En difficulté au FC Séville, Arouna Koné a choisi Levante pour se relancer en début de saison 2011-2012. Un choix qui lui donne raison à l’arrivée. puisqu'avec 17 buts à son compteur, il a mis l'Europe à ses pieds. Et les sollicitations affluent... de partout. Dans cet entretien, l'ancien joueur du Rio d'Anyama revient sur cette saison fabuleuse et parle de son avenir, sans oublier les Eléphants de Côte d'Ivoire.


Arouna Koné (International Ivoirien- Levante) : "Je ne sais pas quel genre d'entraîneur Sabri Lamouchi est..."

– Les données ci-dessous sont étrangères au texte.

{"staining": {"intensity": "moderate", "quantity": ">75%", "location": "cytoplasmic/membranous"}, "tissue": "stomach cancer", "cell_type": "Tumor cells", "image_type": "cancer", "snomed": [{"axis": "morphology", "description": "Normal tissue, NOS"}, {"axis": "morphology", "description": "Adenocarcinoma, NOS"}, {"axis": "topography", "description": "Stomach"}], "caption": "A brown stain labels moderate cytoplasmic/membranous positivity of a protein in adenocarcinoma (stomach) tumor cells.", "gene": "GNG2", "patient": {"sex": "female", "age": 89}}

En difficulté à Séville, vous avez réussi une saison extraordinaire à Levante cette année. Comment expliquez-vous ce réveil?

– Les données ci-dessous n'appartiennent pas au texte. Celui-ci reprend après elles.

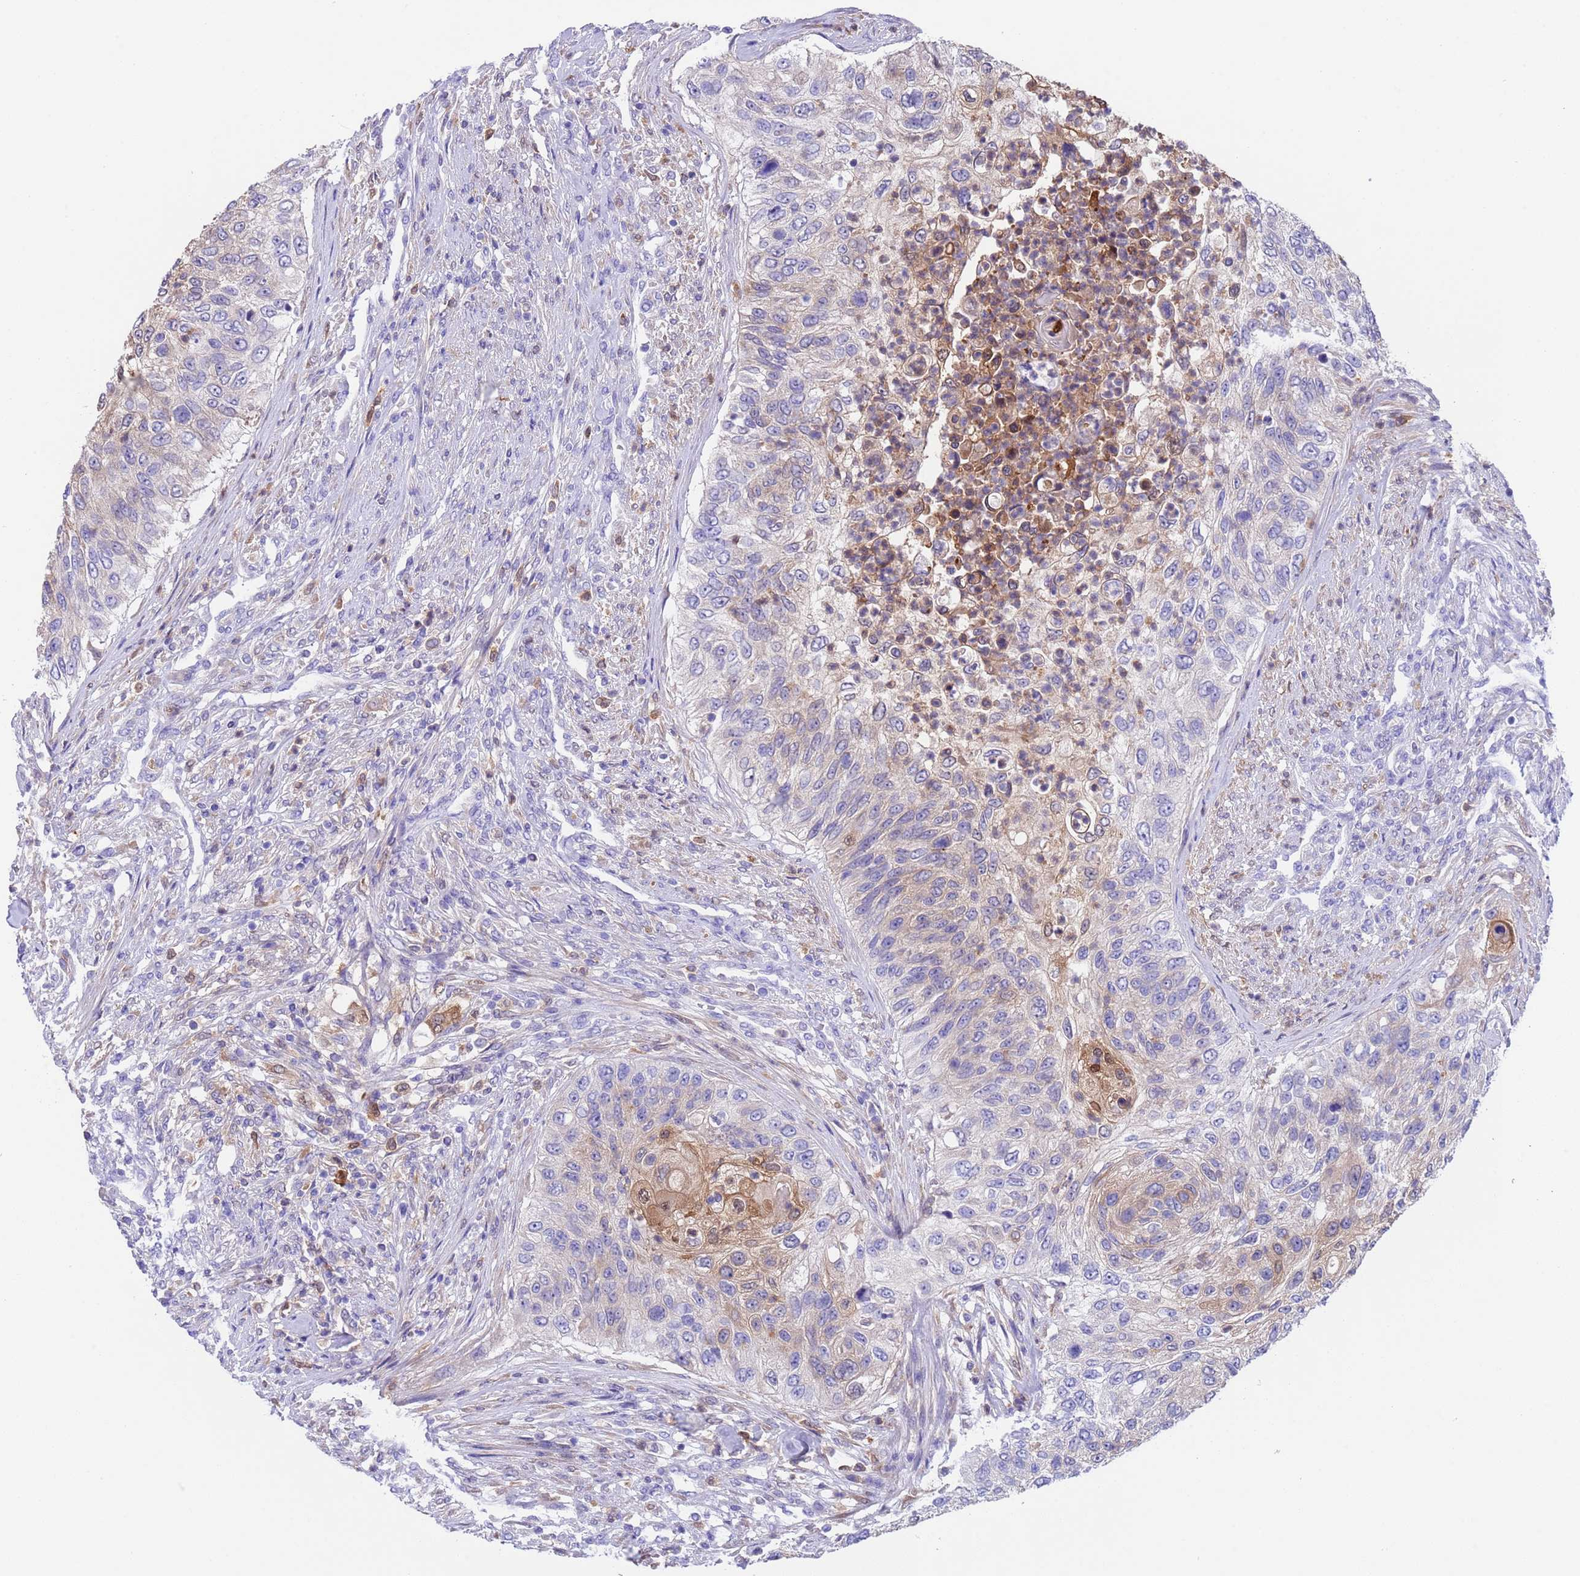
{"staining": {"intensity": "moderate", "quantity": "<25%", "location": "cytoplasmic/membranous,nuclear"}, "tissue": "urothelial cancer", "cell_type": "Tumor cells", "image_type": "cancer", "snomed": [{"axis": "morphology", "description": "Urothelial carcinoma, High grade"}, {"axis": "topography", "description": "Urinary bladder"}], "caption": "Brown immunohistochemical staining in urothelial carcinoma (high-grade) displays moderate cytoplasmic/membranous and nuclear staining in approximately <25% of tumor cells.", "gene": "C6orf47", "patient": {"sex": "female", "age": 60}}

Il n'y a pas eu de miracles car ceux qui me connaissent savent que je suis un bosseur. Je crois en Dieu et avec l'aide de mes proches et des fans, j'ai réussi à faire cette belle saison. J'avais un défi à relever vis à vis de Séville parce qu'ils m'ont mis au placard. C'est pourquoi, j'ai bossé dur pour essayer de revenir à mon meilleur niveau. Parce que deux grandes blessures ont stoppé ma progression. Et pour moi, aller à Levante a été un bon choix pour pouvoir me relancer. Et au finish, j'ai montré aux gens qui ne croyaient pas en moi au départ que j'avais raison. Dieu merci que cela se soit bien passé. Mais je dois continuer à bosser pour continuer sur ma lancée.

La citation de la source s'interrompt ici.